It's been maintained all these years? A 60 year-old nuclear weapon? Okay. That seems unlikely, but hey, what do I know?! I'm not alone in that thought either. Kearns doesn't know what's going on either. Bailey, ever helpful, explains:
"It's like I told you before. Whoever's behind this needed a patsy for a false-flag domestic attack, Stuart, and that's you. And they needed to make my people the enemy, and that's why I'm here."
"Based on your file, they could have had you picked up anytime they wanted, but they picked you up Friday night, to make you a part of this. And me, they've just kept me in cold storage—"
"Waiting for the right time, when they needed a couple of fall guys," Danny said. "The crazy Internet conspiracy theorist who incited these thugs into violence, and the lone nut ex-FBI man who helped them pull it off."
Ah, okay, got it. This is all an inside job! The FBI set up Operation Exigent to help them usher in martial law? I guess. No? Wait. If the FBI is behind this, what was the point of Bailey calling 911 to let them know there was a live nuke about to be exploded? Back during the Powerpoint, it seemed Darthur had a hand in Exigent. Right? Right. So Darthur has control of the FBI? And Kearns' boss (whoever he was) too? But he's dead. Because the nukes were real. Which the FBI maybe already knew, but Kearns' boss (whoever he was) didn't know? What? WHAT!
I don't understand.
Who is running Exigent? Who supplied the live nukes? Who is Elmer? And if right-wing extremists set off the bomb, is it fair to say right-wing extremists are patsies?
Obviously, this book seeks to paint right-wing teabaggers as the heroes. But, regardless who supplied the nukes, regardless under what circumstances, the right-wing teabaggers, led by Elmer and The Man Named Randy, are the ones, when all is said and done, carrying out the terrorist act. I am getting the distinct impression no one really thought this thing through.

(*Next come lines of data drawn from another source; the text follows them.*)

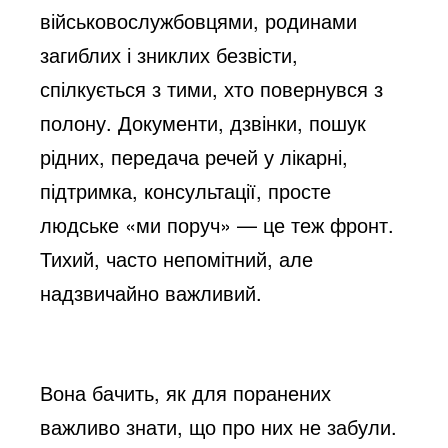
військовослужбовцями, родинами
загиблих і зниклих безвісти,
спілкується з тими, хто повернувся з
полону. Документи, дзвінки, пошук
рідних, передача речей у лікарні,
підтримка, консультації, просте
людське «ми поруч» — це теж фронт.
Тихий, часто непомітний, але
надзвичайно важливий.
Вона бачить, як для поранених
важливо знати, що про них не забули.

The truck slowed briefly, made a turn onto what felt like a much smoother roadway, and then began to pick up speed again.
"I've got an idea," Danny said, "but I don't know if you'll like it."
He walked toward the tailgate, where the package they'd brought was strapped against the side of the compartment, and motioned for his partner to follow. When Kearns had sat and situated his injured leg, Danny crouched down and pulled off the tarp that was covering the device. He peeled off the keys that were taped near the arming panel and handed them to Kearns.
If one of these bombs was real, then it stood to reason that they both were real. And there was really only one way to find out.
Uh oh, what do you thing Bailey's plan will be? Something Youtubey and teabaggery and IN YOUR FACE. Like Miracle Whip. Oh, and a cargo van with a tailgate? Okay! Here’s the plan:
They fire up their nuke, which, if you remember, was modified with a TomTom so it would detonate when it got to the right coordinates, and change the proximity trigger.
Once the device had gotten its bearings, it was simple enough to reset the final destination on the touchscreen of the GPS detonator. It wasn't an address they selected, of course, just an empty point on the deserted road they were traveling, a little less than three miles ahead and counting down.
Not sure how they did that, but let's just suspend belief here for a moment. They got it changed, and the nuke will blow up in a few miles and not in Vegas. Whew! This would be the perfect time to jump out of the truck. Or not.
The older man lit up a cigarette, and he shook another one up from the pack and offered it across.
"Nah, I told you," Danny said. "I quit five years ago."
"Aw, come on. Special occasion."
"I took an oath to an old friend, Stuart, and if you met this woman, you'd know why I can't break it."
Even in his last moments, Bailey keeps his word to Molly. What a guy! What a woman! "When you put it that way, I guess I see what you mean," says Kearns? Really? You do? Because I don't. I don't see how putting it "that way" means a damn thing!
"Hey," Danny said, and he waited until his partner looked over. "The other night when you were telling me about your career with the FBI, you said that after all they'd put you through, you wondered sometimes why you stuck it out."
"Yeah."
"This is why, man. Tonight is why you stayed on."
To get blown up in the back of a van? He stayed on the get used by the FBI and framed as a terrorist? To help usher in the NWO? Yeah, good plan, Kearns, good reason for sticking with the career well past your prime.
Bailey and Kearns go on about oaths on the Bible and sacred honor and whatnot, and for some reason are basically acting like best buddies even though they hated each other just moments ago. Good writing. Character development! Kearns laments that their sacrifice will go unknown, but Bailey assures him "somebody'll figure it out. Somebody like me." Whew!
The device next to them issued a loud tone. A bright red light illuminated on the panel, under the word Proximity.
"Nice working with you, kid," Kearns said.
He reached out a hand and Danny Bailey took it in a firm clasp of solidarity.
And then:
I guess that's the end of their story arc.